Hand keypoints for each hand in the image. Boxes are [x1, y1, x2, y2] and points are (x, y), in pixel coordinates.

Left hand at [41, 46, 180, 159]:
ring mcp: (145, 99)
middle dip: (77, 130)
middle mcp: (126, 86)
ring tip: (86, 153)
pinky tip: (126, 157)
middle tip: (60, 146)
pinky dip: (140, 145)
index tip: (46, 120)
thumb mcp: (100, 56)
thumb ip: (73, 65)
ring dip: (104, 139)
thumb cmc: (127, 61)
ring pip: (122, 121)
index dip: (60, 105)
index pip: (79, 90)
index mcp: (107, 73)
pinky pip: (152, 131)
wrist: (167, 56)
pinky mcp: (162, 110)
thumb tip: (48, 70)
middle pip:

====

Instructions for the task: Hand back the listing exactly. Include every line.

Answer to the problem:
Hand keypoints for each hand in the image. Boxes are [x1, y1, x2, y2] and points are (x, y), in pixel coordinates.

Left hand at [41, 46, 180, 159]:
ring mcp: (145, 99)
middle dip: (77, 130)
middle mcp: (126, 86)
ring tip: (86, 153)
pinky tip: (126, 157)
middle tip: (60, 146)
pinky dip: (140, 145)
index tip: (46, 120)
thumb mcp: (100, 56)
thumb ip: (73, 65)
ring dip: (104, 139)
thumb cmc: (127, 61)
ring pip: (122, 121)
index dip: (60, 105)
index pip: (79, 90)
index mcp: (107, 73)
pinky pip: (152, 131)
wrist: (167, 56)
pinky mcp: (162, 110)
thumb tip: (48, 70)
middle pip:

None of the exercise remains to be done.